| TASK DESCRIPTION |
Which lines below contain the string "également"? Select every one of them, treating uppercase and lowercase as different.

----

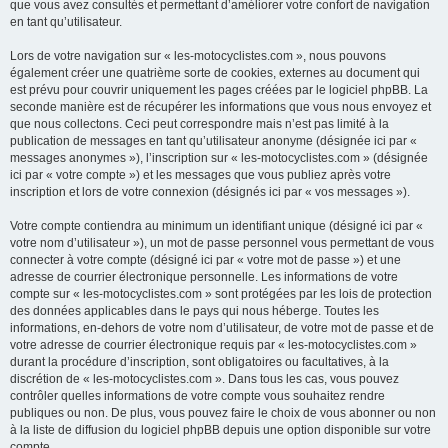
que vous avez consultés et permettant d’améliorer votre confort de navigation
en tant qu’utilisateur.
Lors de votre navigation sur « les-motocyclistes.com », nous pouvons
également créer une quatrième sorte de cookies, externes au document qui
est prévu pour couvrir uniquement les pages créées par le logiciel phpBB. La
seconde manière est de récupérer les informations que vous nous envoyez et
que nous collectons. Ceci peut correspondre mais n’est pas limité à la
publication de messages en tant qu’utilisateur anonyme (désignée ici par «
messages anonymes »), l’inscription sur « les-motocyclistes.com » (désignée
ici par « votre compte ») et les messages que vous publiez après votre
inscription et lors de votre connexion (désignés ici par « vos messages »).
Votre compte contiendra au minimum un identifiant unique (désigné ici par «
votre nom d’utilisateur »), un mot de passe personnel vous permettant de vous
connecter à votre compte (désigné ici par « votre mot de passe ») et une
adresse de courrier électronique personnelle. Les informations de votre
compte sur « les-motocyclistes.com » sont protégées par les lois de protection
des données applicables dans le pays qui nous héberge. Toutes les
informations, en-dehors de votre nom d’utilisateur, de votre mot de passe et de
votre adresse de courrier électronique requis par « les-motocyclistes.com »
durant la procédure d’inscription, sont obligatoires ou facultatives, à la
discrétion de « les-motocyclistes.com ». Dans tous les cas, vous pouvez
contrôler quelles informations de votre compte vous souhaitez rendre
publiques ou non. De plus, vous pouvez faire le choix de vous abonner ou non
à la liste de diffusion du logiciel phpBB depuis une option disponible sur votre
compte.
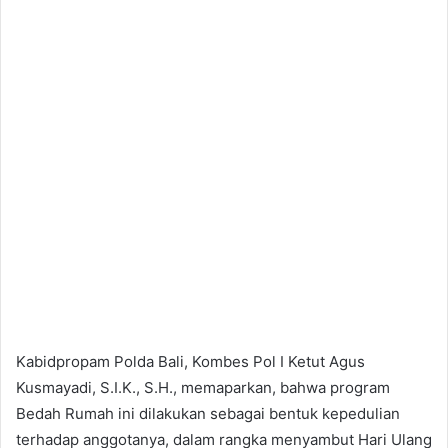
Kabidpropam Polda Bali, Kombes Pol I Ketut Agus
Kusmayadi, S.I.K., S.H., memaparkan, bahwa program
Bedah Rumah ini dilakukan sebagai bentuk kepedulian
terhadap anggotanya, dalam rangka menyambut Hari Ulang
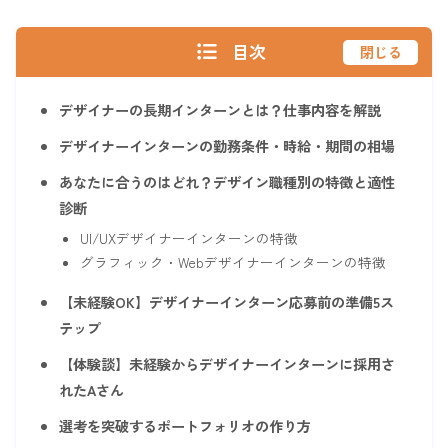
目次
閉じる
デザイナーの長期インターンとは？仕事内容を解説
デザイナーインターンの勤務条件・時給・期間の相場
あなたに合うのはどれ？デザイン職種別の特徴と適性
診断
UI/UXデザイナーインターンの特徴
グラフィック・Webデザイナーインターンの特徴
【未経験OK】デザイナーインターン応募前の準備5ス
テップ
【体験談】未経験からデザイナーインターンに採用さ
れたAさん
選考を突破するポートフォリオの作り方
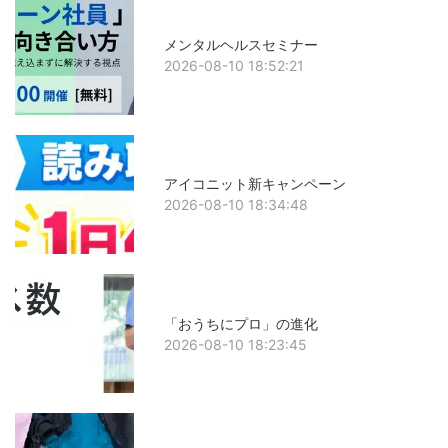
メンタルヘルスセミナー
2026-08-10 18:52:21
アイコニット新キャンペーン
2026-08-10 18:34:48
「おうちにプロ」の進化
2026-08-10 18:23:45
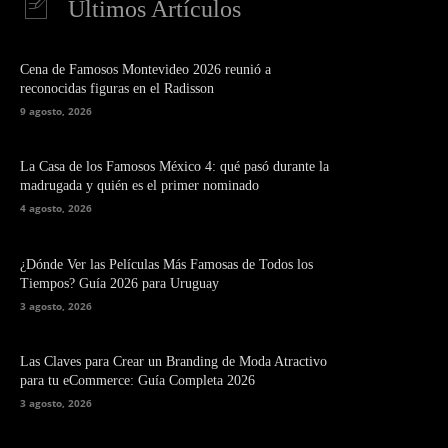
Últimos Artículos
Cena de Famosos Montevideo 2026 reunió a
reconocidas figuras en el Radisson
9 agosto, 2026
La Casa de los Famosos México 4: qué pasó durante la
madrugada y quién es el primer nominado
4 agosto, 2026
¿Dónde Ver las Películas Más Famosas de Todos los
Tiempos? Guía 2026 para Uruguay
3 agosto, 2026
Las Claves para Crear un Branding de Moda Atractivo
para tu eCommerce: Guía Completa 2026
3 agosto, 2026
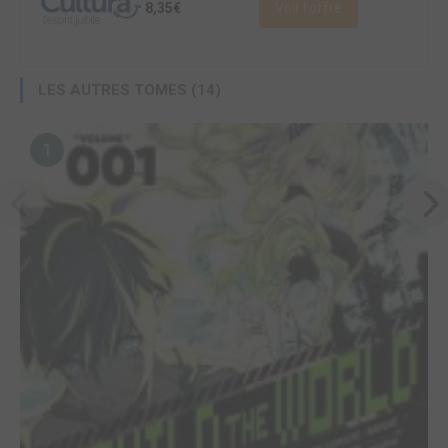
8,35€
Voir l'offre
LES AUTRES TOMES (14)
1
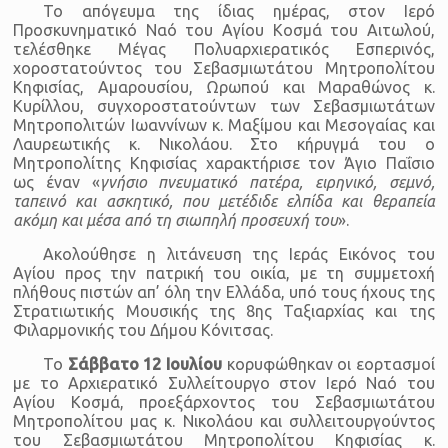
Το απόγευμα της ίδιας ημέρας, στον Ιερό
Προσκυνηματικό Ναό του Αγίου Κοσμά του Αιτωλού,
τελέσθηκε Μέγας Πολυαρχιερατικός Εσπερινός,
χοροστατούντος του Σεβασμιωτάτου Μητροπολίτου
Κηφισίας, Αμαρουσίου, Ωρωπού και Μαραθώνος κ.
Κυρίλλου, συγχοροστατούντων των Σεβασμιωτάτων
Μητροπολιτών Ιωαννίνων κ. Μαξίμου και Μεσογαίας και
Λαυρεωτικής κ. Νικολάου. Στο κήρυγμά του ο
Μητροπολίτης Κηφισίας χαρακτήρισε τον Άγιο Παΐσιο
ως έναν «
γνήσιο πνευματικό πατέρα, ειρηνικό, σεμνό,
ταπεινό και ασκητικό, που μετέδιδε ελπίδα και θεραπεία
ακόμη και μέσα από τη σιωπηλή προσευχή του
».
Ακολούθησε η λιτάνευση της Ιεράς Εικόνος του
Αγίου προς την πατρική του οικία, με τη συμμετοχή
πλήθους πιστών απ’ όλη την Ελλάδα, υπό τους ήχους της
Στρατιωτικής Μουσικής της 8ης Ταξιαρχίας και της
Φιλαρμονικής του Δήμου Κόνιτσας.
Το
Σάββατο 12 Ιουλίου
κορυφώθηκαν οι εορτασμοί
με το Αρχιερατικό Συλλείτουργο στον Ιερό Ναό του
Αγίου Κοσμά, προεξάρχοντος του Σεβασμιωτάτου
Μητροπολίτου μας κ. Νικολάου και συλλειτουργούντος
του Σεβασμιωτάτου Μητροπολίτου Κηφισίας κ.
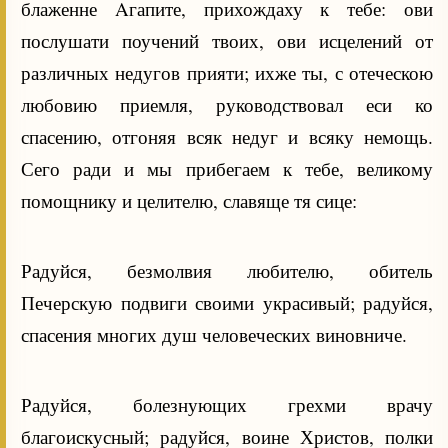
блаженне Aгапите, прихождаху к тебе: ови
послушати поучений твоих, ови исцелений от
различных недугов прияти; ихже ты, с отеческою
любовию приемля, руководствовал еси ко
спасению, отгоняя всяк недуг и всяку немощь.
Сего ради и мы прибегаем к тебе, великому
помощнику и целителю, славяще тя сице:
Радуйся, безмолвия любителю, обитель
Печерскую подвиги своими украсивый; радуйся,
спасения многих душ человеческих виновниче.
Радуйся, болезнующих грехми врачу
благоискусный; радуйся, воине Христов, полки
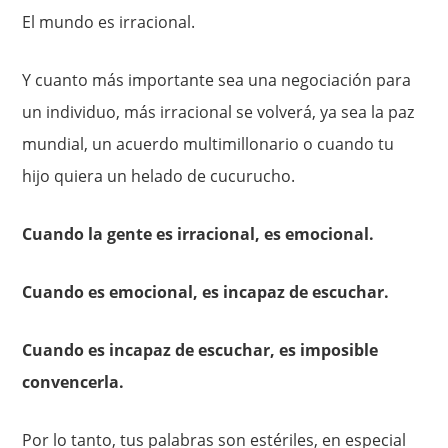
El mundo es irracional.
Y cuanto más importante sea una negociación para
un individuo, más irracional se volverá, ya sea la paz
mundial, un acuerdo multimillonario o cuando tu
hijo quiera un helado de cucurucho.
Cuando la gente es irracional, es emocional.
Cuando es emocional, es incapaz de escuchar.
Cuando es incapaz de escuchar, es imposible
convencerla.
Por lo tanto, tus palabras son estériles, en especial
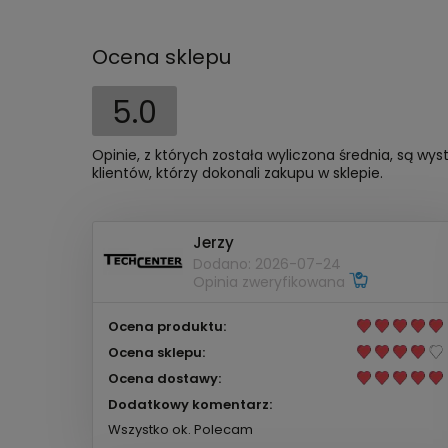
Ocena sklepu
5.0
Opinie, z których została wyliczona średnia, są w
klientów, którzy dokonali zakupu w sklepie.
Jerzy
Dodano: 2026-07-24
Opinia zweryfikowana
Ocena produktu:
Ocena sklepu:
Ocena dostawy:
Dodatkowy komentarz:
Wszystko ok. Polecam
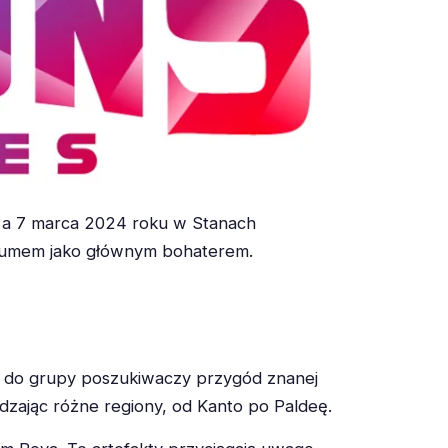
i, a 7 marca 2024 roku w Stanach
tchumem jako głównym bohaterem.
ą do grupy poszukiwaczy przygód znanej
dzając różne regiony, od Kanto po Paldeę.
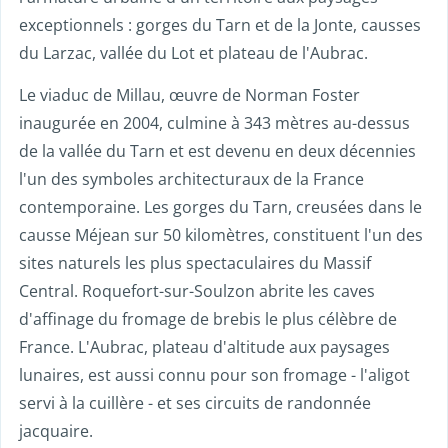
exceptionnels : gorges du Tarn et de la Jonte, causses
du Larzac, vallée du Lot et plateau de l'Aubrac.
Le viaduc de Millau, œuvre de Norman Foster
inaugurée en 2004, culmine à 343 mètres au-dessus
de la vallée du Tarn et est devenu en deux décennies
l'un des symboles architecturaux de la France
contemporaine. Les gorges du Tarn, creusées dans le
causse Méjean sur 50 kilomètres, constituent l'un des
sites naturels les plus spectaculaires du Massif
Central. Roquefort-sur-Soulzon abrite les caves
d'affinage du fromage de brebis le plus célèbre de
France. L'Aubrac, plateau d'altitude aux paysages
lunaires, est aussi connu pour son fromage - l'aligot
servi à la cuillère - et ses circuits de randonnée
jacquaire.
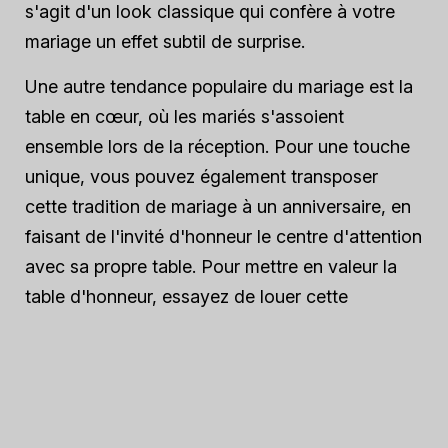
s'agit d'un look classique qui confère à votre
mariage un effet subtil de surprise.
Une autre tendance populaire du mariage est la
table en cœur, où les mariés s'assoient
ensemble lors de la réception. Pour une touche
unique, vous pouvez également transposer
cette tradition de mariage à un anniversaire, en
faisant de l'invité d'honneur le centre d'attention
avec sa propre table. Pour mettre en valeur la
table d'honneur, essayez de louer cette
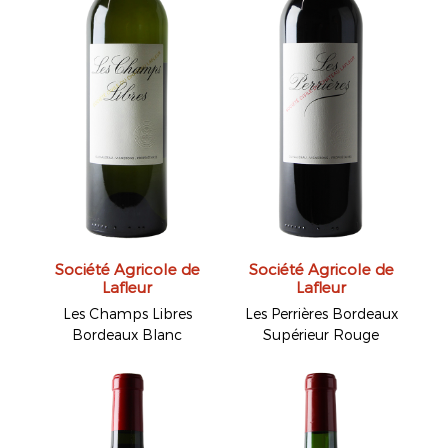
Société Agricole de
Société Agricole de
Lafleur
Lafleur
Les Champs Libres
Les Perrières Bordeaux
Bordeaux Blanc
Supérieur Rouge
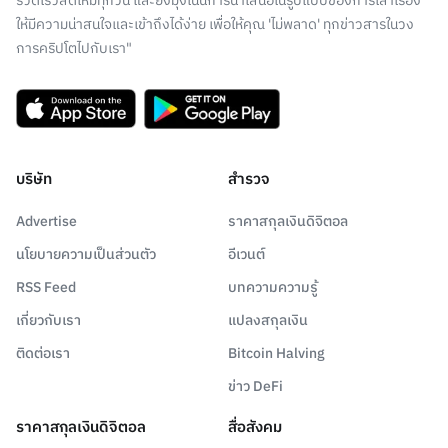
รวดเร็วสดใหม่ทุกวัน และยังมุ่งเน้นการนำเสนอในรูปแบบของการเล่าเรื่อง
ให้มีความน่าสนใจและเข้าถึงได้ง่าย เพื่อให้คุณ 'ไม่พลาด' ทุกข่าวสารในวง
การคริปโตไปกับเรา"
บริษัท
สำรวจ
Advertise
ราคาสกุลเงินดิจิตอล
นโยบายความเป็นส่วนตัว
อีเวนต์
RSS Feed
บทความความรู้
เกี่ยวกับเรา
แปลงสกุลเงิน
ติดต่อเรา
Bitcoin Halving
ข่าว DeFi
ราคาสกุลเงินดิจิตอล
สื่อสังคม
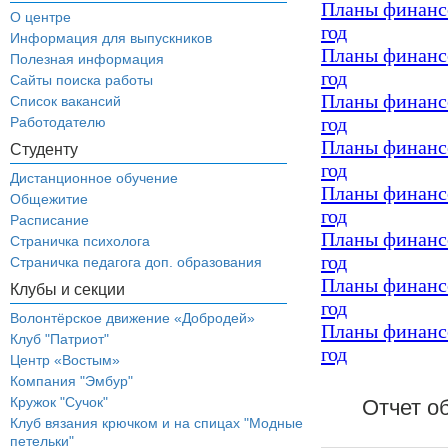
Планы финансо
О центре
год
Информация для выпускников
Планы финансо
Полезная информация
год
Сайты поиска работы
Планы финансо
Список вакансий
год
Работодателю
Планы финансо
Студенту
год
Дистанционное обучение
Планы финансо
Общежитие
год
Расписание
Планы финансо
Страничка психолога
год
Страничка педагога доп. образования
Планы финансо
Клубы и секции
год
Волонтёрское движение «Добродей»
Планы финансо
Клуб "Патриот"
год
Центр «Востым»
Компания "Эмбур"
Кружок "Сучок"
​Отчет 
Клуб вязания крючком и на спицах "Модные
петельки"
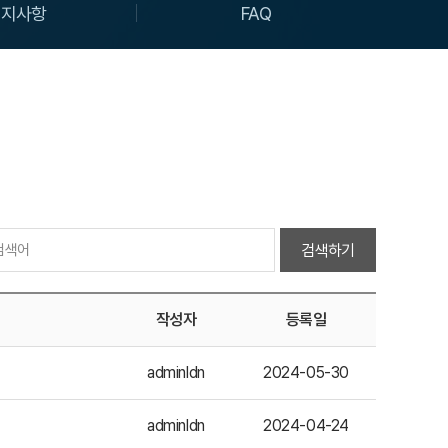
공지사항
FAQ
검색하기
작성자
등록일
adminldn
2024-05-30
adminldn
2024-04-24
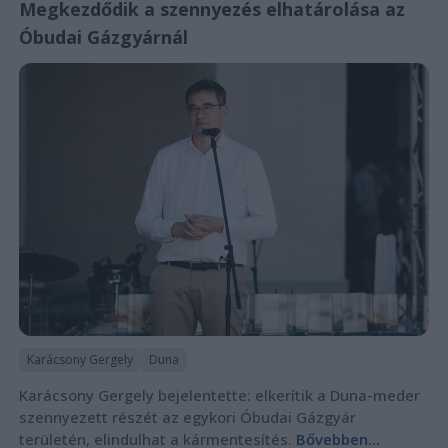
Megkezdődik a szennyezés elhatárolása az
Óbudai Gázgyárnál
Karácsony Gergely
Duna
Karácsony Gergely bejelentette: elkerítik a Duna-meder
szennyezett részét az egykori Óbudai Gázgyár
területén, elindulhat a kármentesítés.
Bővebben...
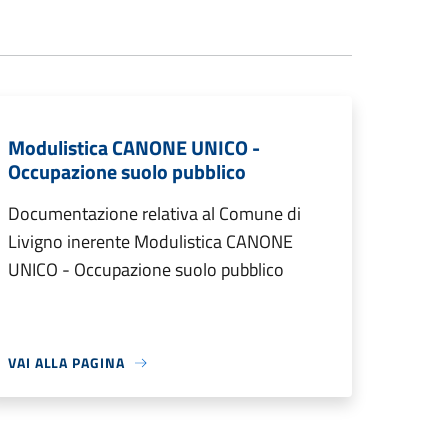
Modulistica CANONE UNICO -
Occupazione suolo pubblico
Documentazione relativa al Comune di
Livigno inerente Modulistica CANONE
UNICO - Occupazione suolo pubblico
VAI ALLA PAGINA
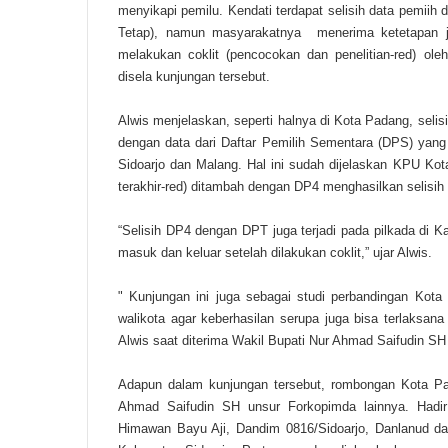
menyikapi pemilu. Kendati terdapat selisih data pemiih
Tetap), namun masyarakatnya menerima ketetapan jum
melakukan coklit (pencocokan dan penelitian-red) ol
disela kunjungan tersebut.
Alwis menjelaskan, seperti halnya di Kota Padang, selis
dengan data dari Daftar Pemilih Sementara (DPS) yang 
Sidoarjo dan Malang. Hal ini sudah dijelaskan KPU Kot
terakhir-red) ditambah dengan DP4 menghasilkan selisih 
“Selisih DP4 dengan DPT juga terjadi pada pilkada di Ka
masuk dan keluar setelah dilakukan coklit,” ujar Alwis.
" Kunjungan ini juga sebagai studi perbandingan Kot
walikota agar keberhasilan serupa juga bisa terlaksana
Alwis saat diterima Wakil Bupati Nur Ahmad Saifudin SH
Adapun dalam kunjungan tersebut, rombongan Kota P
Ahmad Saifudin SH unsur Forkopimda lainnya. Hadir
Himawan Bayu Aji, Dandim 0816/Sidoarjo, Danlanud da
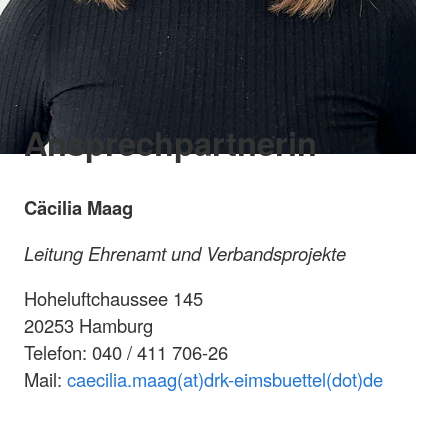
Ansprechpartnerin
Cäcilia Maag
Leitung Ehrenamt und Verbandsprojekte
Hoheluftchaussee 145
20253 Hamburg
Telefon: 040 / 411 706-26
Mail:
caecilia.maag(at)drk-eimsbuettel(dot)de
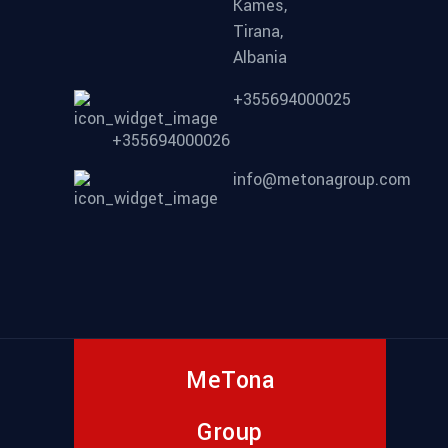
Kames,
Tirana,
Albania
+355694000025
+355694000026
info@metonagroup.com
MeTona
Group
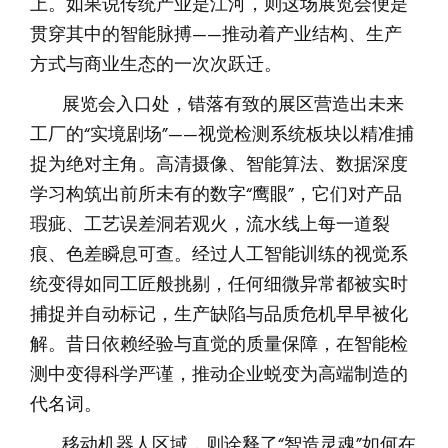
上。如果说传统产业是江河，则这场展览会便是
贯穿其中的智能脉搏——推动着产业结构、生产
方式与商业生态的一次次跃迁。
展览会入口处，错落有致的展区营造出未来
工厂的“实境剧场”——视觉检测系统板块以精准捕
捉为绝对主角。高清摄像、智能算法、数据深度
学习构筑出前所未有的数字“鹰眼”，它们对产品
瑕疵、工艺误差洞若观火，流水线上每一道裂
痕、色差瞬息可查。经过人工智能训练的视觉系
统变得如同工匠般挑剔，任何细微异常都被实时
捕捉并自动标记，生产缺陷与品质危机早早被化
解。昔日依赖经验与直觉的质量保障，在智能检
测中变得科学严谨，推动企业蜕变为高端制造的
代名词。
移动机器人区域，则诠释了“智造灵魂”如何在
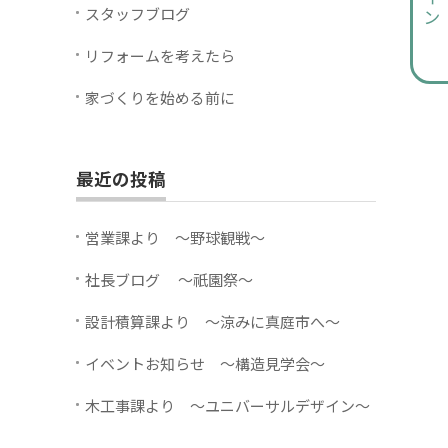
スタッフブログ
リフォームを考えたら
家づくりを始める前に
最近の投稿
営業課より ～野球観戦～
社長ブログ ～祇園祭～
設計積算課より ～涼みに真庭市へ～
イベントお知らせ ～構造見学会～
木工事課より ～ユニバーサルデザイン～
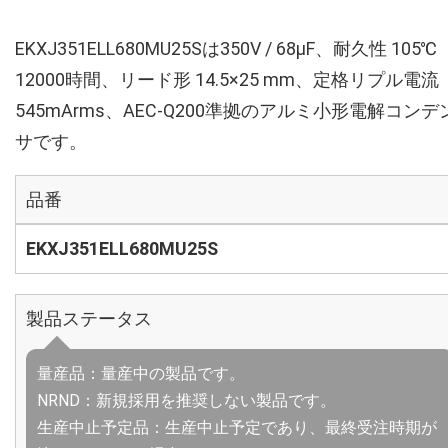
EKXJ351ELL680MU25Sは350V / 68µF、耐久性 105℃
12000時間、リード形 14.5×25 mm、定格リプル電流
545mArms、AEC-Q200準拠のアルミ小形電解コンデ
サです。
品番
EKXJ351ELL680MU25S
製品ステータス
量産品：量産中の製品です。
NRND：新規採用を推奨しない製品です。
生産中止予定品：生産中止予定であり、最終受注時期が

----

| ANSWER TO THE PROBLEM |
également créer une quatrième sorte de cookies, externes au document qui
unique, vous pouvez également transposer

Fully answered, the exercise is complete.